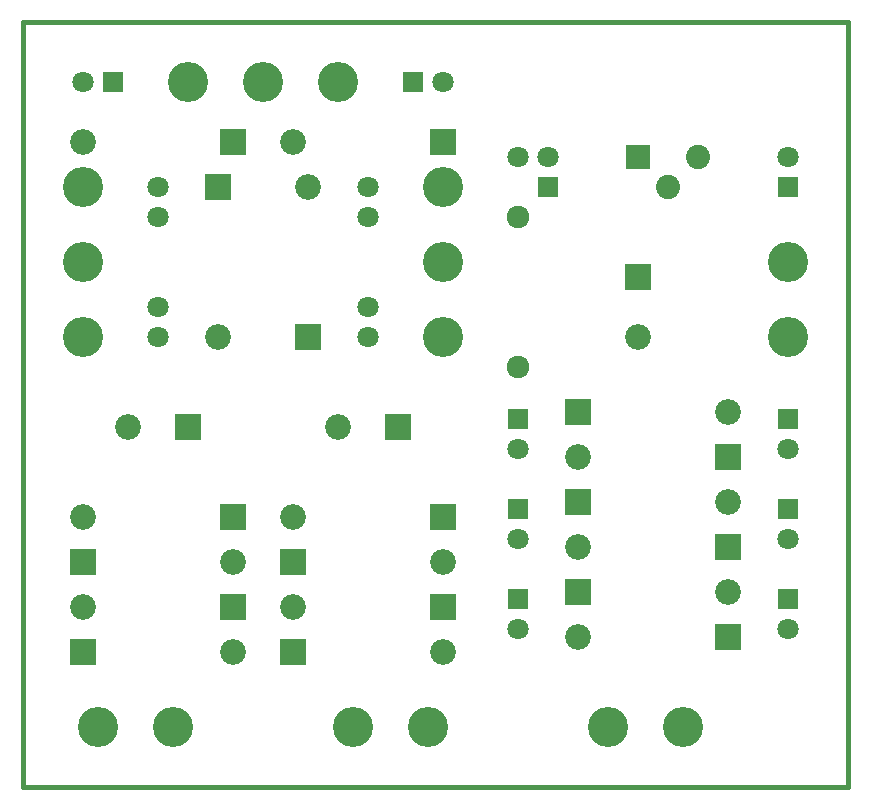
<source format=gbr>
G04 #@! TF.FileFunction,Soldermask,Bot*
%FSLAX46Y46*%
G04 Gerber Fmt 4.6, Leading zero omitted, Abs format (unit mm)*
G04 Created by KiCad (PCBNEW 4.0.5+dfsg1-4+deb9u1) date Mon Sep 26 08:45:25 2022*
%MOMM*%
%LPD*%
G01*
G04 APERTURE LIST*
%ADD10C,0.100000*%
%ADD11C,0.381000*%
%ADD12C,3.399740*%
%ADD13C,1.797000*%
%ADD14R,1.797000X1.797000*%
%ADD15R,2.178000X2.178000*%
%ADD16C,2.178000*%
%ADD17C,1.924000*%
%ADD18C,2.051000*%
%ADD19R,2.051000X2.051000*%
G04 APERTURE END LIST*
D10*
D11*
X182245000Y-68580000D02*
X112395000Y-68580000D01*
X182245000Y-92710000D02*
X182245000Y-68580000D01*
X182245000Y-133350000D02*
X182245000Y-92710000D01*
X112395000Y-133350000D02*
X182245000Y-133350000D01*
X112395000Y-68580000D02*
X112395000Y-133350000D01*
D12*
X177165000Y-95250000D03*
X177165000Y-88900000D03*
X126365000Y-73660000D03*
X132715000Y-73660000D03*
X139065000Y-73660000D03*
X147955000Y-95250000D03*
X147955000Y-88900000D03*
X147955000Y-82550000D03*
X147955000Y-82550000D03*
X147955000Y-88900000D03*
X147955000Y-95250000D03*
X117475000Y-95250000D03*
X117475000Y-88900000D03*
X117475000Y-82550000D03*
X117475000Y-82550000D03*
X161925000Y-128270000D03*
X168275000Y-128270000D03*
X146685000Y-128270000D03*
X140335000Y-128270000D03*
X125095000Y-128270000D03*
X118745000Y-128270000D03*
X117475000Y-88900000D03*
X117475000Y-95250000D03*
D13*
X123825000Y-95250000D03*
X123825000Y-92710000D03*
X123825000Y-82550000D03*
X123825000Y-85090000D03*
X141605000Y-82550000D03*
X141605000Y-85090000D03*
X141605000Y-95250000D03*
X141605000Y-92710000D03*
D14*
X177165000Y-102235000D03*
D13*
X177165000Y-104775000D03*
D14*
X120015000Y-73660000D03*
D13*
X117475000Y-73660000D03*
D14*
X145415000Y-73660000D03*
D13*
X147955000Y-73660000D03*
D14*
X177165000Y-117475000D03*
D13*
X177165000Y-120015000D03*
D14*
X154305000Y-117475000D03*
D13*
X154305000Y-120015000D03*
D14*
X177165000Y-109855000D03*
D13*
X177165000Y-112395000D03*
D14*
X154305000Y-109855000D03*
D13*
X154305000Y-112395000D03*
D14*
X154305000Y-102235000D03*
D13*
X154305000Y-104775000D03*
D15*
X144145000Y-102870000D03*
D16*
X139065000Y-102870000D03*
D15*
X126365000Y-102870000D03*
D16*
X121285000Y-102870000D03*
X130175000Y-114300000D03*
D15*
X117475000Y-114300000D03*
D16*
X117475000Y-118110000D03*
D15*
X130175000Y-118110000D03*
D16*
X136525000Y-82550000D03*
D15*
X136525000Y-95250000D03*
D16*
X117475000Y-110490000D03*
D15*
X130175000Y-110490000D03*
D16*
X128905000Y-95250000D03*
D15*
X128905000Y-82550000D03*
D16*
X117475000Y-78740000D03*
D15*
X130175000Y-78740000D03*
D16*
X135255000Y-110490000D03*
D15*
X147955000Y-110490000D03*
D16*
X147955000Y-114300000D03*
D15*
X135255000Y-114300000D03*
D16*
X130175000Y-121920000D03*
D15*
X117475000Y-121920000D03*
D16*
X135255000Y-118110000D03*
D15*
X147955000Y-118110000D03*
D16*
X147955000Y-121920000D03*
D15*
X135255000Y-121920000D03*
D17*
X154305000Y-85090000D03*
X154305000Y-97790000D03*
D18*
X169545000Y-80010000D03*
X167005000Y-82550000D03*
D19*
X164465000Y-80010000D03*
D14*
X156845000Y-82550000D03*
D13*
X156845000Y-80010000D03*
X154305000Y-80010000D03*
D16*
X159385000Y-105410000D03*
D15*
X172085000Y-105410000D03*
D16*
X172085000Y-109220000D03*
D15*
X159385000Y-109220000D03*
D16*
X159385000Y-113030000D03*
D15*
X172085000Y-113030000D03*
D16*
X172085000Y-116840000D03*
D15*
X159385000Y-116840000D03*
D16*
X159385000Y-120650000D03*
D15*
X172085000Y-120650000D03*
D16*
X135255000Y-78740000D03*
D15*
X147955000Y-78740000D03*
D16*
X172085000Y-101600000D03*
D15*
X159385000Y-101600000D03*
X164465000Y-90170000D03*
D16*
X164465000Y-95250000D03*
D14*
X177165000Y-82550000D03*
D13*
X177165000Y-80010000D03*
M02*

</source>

------------------------------

## [To-do item]
Omit the pictures and give the material again, exactly and in full.

## [Result below]
<source format=gbr>
G04 #@! TF.FileFunction,Soldermask,Bot*
%FSLAX46Y46*%
G04 Gerber Fmt 4.6, Leading zero omitted, Abs format (unit mm)*
G04 Created by KiCad (PCBNEW 4.0.5+dfsg1-4+deb9u1) date Mon Sep 26 08:45:25 2022*
%MOMM*%
%LPD*%
G01*
G04 APERTURE LIST*
%ADD10C,0.100000*%
%ADD11C,0.381000*%
%ADD12C,3.399740*%
%ADD13C,1.797000*%
%ADD14R,1.797000X1.797000*%
%ADD15R,2.178000X2.178000*%
%ADD16C,2.178000*%
%ADD17C,1.924000*%
%ADD18C,2.051000*%
%ADD19R,2.051000X2.051000*%
G04 APERTURE END LIST*
D10*
D11*
X182245000Y-68580000D02*
X112395000Y-68580000D01*
X182245000Y-92710000D02*
X182245000Y-68580000D01*
X182245000Y-133350000D02*
X182245000Y-92710000D01*
X112395000Y-133350000D02*
X182245000Y-133350000D01*
X112395000Y-68580000D02*
X112395000Y-133350000D01*
D12*
X177165000Y-95250000D03*
X177165000Y-88900000D03*
X126365000Y-73660000D03*
X132715000Y-73660000D03*
X139065000Y-73660000D03*
X147955000Y-95250000D03*
X147955000Y-88900000D03*
X147955000Y-82550000D03*
X147955000Y-82550000D03*
X147955000Y-88900000D03*
X147955000Y-95250000D03*
X117475000Y-95250000D03*
X117475000Y-88900000D03*
X117475000Y-82550000D03*
X117475000Y-82550000D03*
X161925000Y-128270000D03*
X168275000Y-128270000D03*
X146685000Y-128270000D03*
X140335000Y-128270000D03*
X125095000Y-128270000D03*
X118745000Y-128270000D03*
X117475000Y-88900000D03*
X117475000Y-95250000D03*
D13*
X123825000Y-95250000D03*
X123825000Y-92710000D03*
X123825000Y-82550000D03*
X123825000Y-85090000D03*
X141605000Y-82550000D03*
X141605000Y-85090000D03*
X141605000Y-95250000D03*
X141605000Y-92710000D03*
D14*
X177165000Y-102235000D03*
D13*
X177165000Y-104775000D03*
D14*
X120015000Y-73660000D03*
D13*
X117475000Y-73660000D03*
D14*
X145415000Y-73660000D03*
D13*
X147955000Y-73660000D03*
D14*
X177165000Y-117475000D03*
D13*
X177165000Y-120015000D03*
D14*
X154305000Y-117475000D03*
D13*
X154305000Y-120015000D03*
D14*
X177165000Y-109855000D03*
D13*
X177165000Y-112395000D03*
D14*
X154305000Y-109855000D03*
D13*
X154305000Y-112395000D03*
D14*
X154305000Y-102235000D03*
D13*
X154305000Y-104775000D03*
D15*
X144145000Y-102870000D03*
D16*
X139065000Y-102870000D03*
D15*
X126365000Y-102870000D03*
D16*
X121285000Y-102870000D03*
X130175000Y-114300000D03*
D15*
X117475000Y-114300000D03*
D16*
X117475000Y-118110000D03*
D15*
X130175000Y-118110000D03*
D16*
X136525000Y-82550000D03*
D15*
X136525000Y-95250000D03*
D16*
X117475000Y-110490000D03*
D15*
X130175000Y-110490000D03*
D16*
X128905000Y-95250000D03*
D15*
X128905000Y-82550000D03*
D16*
X117475000Y-78740000D03*
D15*
X130175000Y-78740000D03*
D16*
X135255000Y-110490000D03*
D15*
X147955000Y-110490000D03*
D16*
X147955000Y-114300000D03*
D15*
X135255000Y-114300000D03*
D16*
X130175000Y-121920000D03*
D15*
X117475000Y-121920000D03*
D16*
X135255000Y-118110000D03*
D15*
X147955000Y-118110000D03*
D16*
X147955000Y-121920000D03*
D15*
X135255000Y-121920000D03*
D17*
X154305000Y-85090000D03*
X154305000Y-97790000D03*
D18*
X169545000Y-80010000D03*
X167005000Y-82550000D03*
D19*
X164465000Y-80010000D03*
D14*
X156845000Y-82550000D03*
D13*
X156845000Y-80010000D03*
X154305000Y-80010000D03*
D16*
X159385000Y-105410000D03*
D15*
X172085000Y-105410000D03*
D16*
X172085000Y-109220000D03*
D15*
X159385000Y-109220000D03*
D16*
X159385000Y-113030000D03*
D15*
X172085000Y-113030000D03*
D16*
X172085000Y-116840000D03*
D15*
X159385000Y-116840000D03*
D16*
X159385000Y-120650000D03*
D15*
X172085000Y-120650000D03*
D16*
X135255000Y-78740000D03*
D15*
X147955000Y-78740000D03*
D16*
X172085000Y-101600000D03*
D15*
X159385000Y-101600000D03*
X164465000Y-90170000D03*
D16*
X164465000Y-95250000D03*
D14*
X177165000Y-82550000D03*
D13*
X177165000Y-80010000D03*
M02*

</source>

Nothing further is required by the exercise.